La Gelosia secondo Freud

La Gelosia secondo la Psicoanalisi di Freud

 

Sigmund Freud descrisse e distinse nella sua opera tre tipi o tre forme di gelosia (1922, Alcuni meccanismi nevrotici nella gelosia, paranoia e omosessualità). Queste tre forme di gelosia, secondo il modello del Psicoanalisi di Freud, sebbene abbiano alcuni aspetti in comune si differenziano sostanzialmente nella  modalità relazionale. Ma vediamo con chiarezza quali sono i tre tipi di gelosia descritti da Freud:

1) Gelosia competitiva o normale

 

2) Gelosia proiettata

3) Gelosia delirante

 

Gelosia Competitiva o normale

Partiamo dalla prima, quella forse  che solitamente è più’ nota e comprensibile: la persona che soffre di gelosia normale o competitiva soffre attraverso intensi stati di ansia e angoscia per il timore di perdere il proprio oggetto d’amore. Da una parte, dunque, il geloso normale sente una forte rabbia verso il rivale, una rabbia che causa inoltre un forte senso di impotenza: si tratta dunque di una rabbia legata per l’appunto al vissuto di competizione che il geloso vive in rapporto al rivale temuto. Dall’altra c’è un sentimento di sconfitta e un dolore narcisistico legato all’idea di essere responsabile, e per certi versi colpevole, della possibile perdita del proprio compagno/compagna.
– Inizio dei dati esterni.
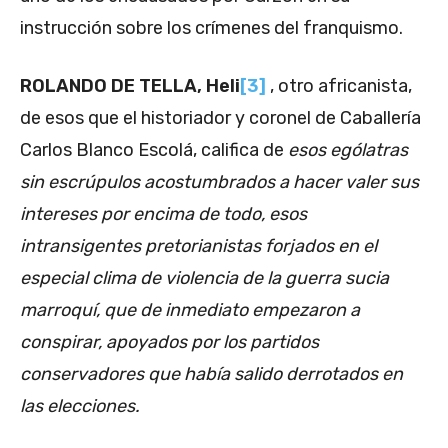
instrucción sobre los crímenes del franquismo.
ROLANDO DE TELLA, Heli
[3]
, otro africanista,
de esos que el historiador y coronel de Caballería
Carlos Blanco Escolá, califica de
esos ególatras
sin escrúpulos acostumbrados a hacer valer sus
intereses por encima de todo, esos
intransigentes pretorianistas forjados en el
especial clima de violencia de la guerra sucia
marroquí, que de inmediato empezaron a
conspirar, apoyados por los partidos
conservadores que había salido derrotados en
las elecciones.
La gelosia normale o competitiva è tale proprio per questa duplice dimensione speculare: rivalità accentuata e senso di autocritica verso se stesso.

La Gelosia proiettata

Sigmund Freud prende in esame la Gelosia proiettata sottolineando come il meccanismo della proiezione sia una componente centrale del vissuto di gelosia. Innanzitutto bisogna ricordare come la proiezione sia secondo Freud un tipico meccanismo di difesa, peraltro considerato arcaico e primitivo, nello spostare vissuti emozionali propri, ma anche proprie fantasie inconsce, sull’altra persona. Si tratterebbe, dunque, di un processo secondo cui la persona gelosa proietta e trasferisce propri desideri inconsci di tradimento (inaccettabili per se stesso) sull’altro della coppia. Per alcuni versi la persona che soffre di questo tipo di gelosia, non riesce ad accettare e ad essere indulgente con i propri desideri trasgressivi: l’idea di poter essere un traditore è insopportabile, mentre la possibilità che l’altro tradisca è per certi versi meno doloroso.

La Gelosia Delirante

La gelosia Delirante è la forma più’ complessa di gelosia poiché contiene elementi sia della gelosia competitiva o normale sia elementi della gelosia proiettata. Secondo Freud la gelosia delirante rimanda in realtà a dei desideri o impulsi omosessuali che il soggetto che prova la gelosia delirante non uose accettare. In tal senso un uomo che soffre di gelosia delirante proietterebbe sulla propria donna desideri omosessuali verso l’ipotetico rivale affermando in definitiva razionalmente “La mia donna ama quell’uomo” ma inconsciamente, identificandosi nella propria donna ” Amo quell’uomo”. Questa teoria, seppur complessa e per certi versi affascinante, non va presa alla lettera, ma considerata criticamente. La gelosia come riflesso di omosessualità va inteso in relazione a problematiche narcisistiche: la persona con problemi narcisistici non riesce ad amare se stesso ma ammira persone del proprio sesso fantasticando di essere come loro. Questo tipo di desiderio, per certi versi omosessuale, in realtà riflette appunto la difficoltà a saper valorizzare se stesso e a sapersi amare. Per concludere la la persona che soffre di gelosia delirante è attratto da persone che ritiene sue immagini idealizzate (del proprio sesso). Al contempo essendo del proprio sesso, non può proporsi a quella persona e di conseguenza immagina che il proprio partner debba esserne necessariamente invaghito.

Commenti finali

La gelosia descritta dalla Psicoanalisi di Freud è sicuramente una gelosia complessa perché sovverte, per certi versi, i canoni comuni secondo cui essa viene spiegata. Certamente nessuno oggi crede o ritiene che chi è geloso sia un omosessuale latente, ma sicuramente modificando il costrutto di omosessualità con quello di problema narcisistico, molti aspetti della gelosia diventano sicuramente più’ chiari. La Psicoanalisi e le lunghe sedute di analisi mostrano con sorprendente chiarezza come le persone gelose vivano con grosse difficoltà la propria identità (sia essa maschile o femminile) e sentano gli altri come migliori, più’ attraenti o interessanti. Il percorso Psicoanalitico è funzionale alla propria accettazione personale e al proprio sviluppo emotivo.